Instructions to follow ->
Show the lines below where "Example" occurs.

Data shown ->
^^^^

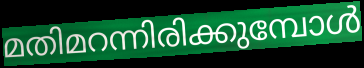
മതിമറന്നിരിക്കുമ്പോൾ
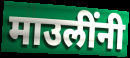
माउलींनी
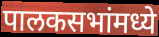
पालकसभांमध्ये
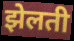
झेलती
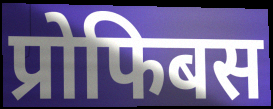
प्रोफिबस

^^^^

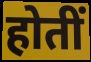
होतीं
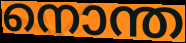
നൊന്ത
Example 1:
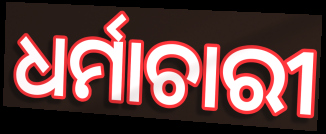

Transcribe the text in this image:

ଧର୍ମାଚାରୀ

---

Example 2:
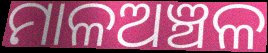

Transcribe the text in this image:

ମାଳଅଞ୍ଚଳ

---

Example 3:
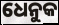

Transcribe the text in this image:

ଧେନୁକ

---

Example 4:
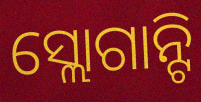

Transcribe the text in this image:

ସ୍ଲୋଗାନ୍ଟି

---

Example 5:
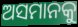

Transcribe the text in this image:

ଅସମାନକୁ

^^^^

Reply ->
Example 1:
Example 2:
Example 3:
Example 4:
Example 5:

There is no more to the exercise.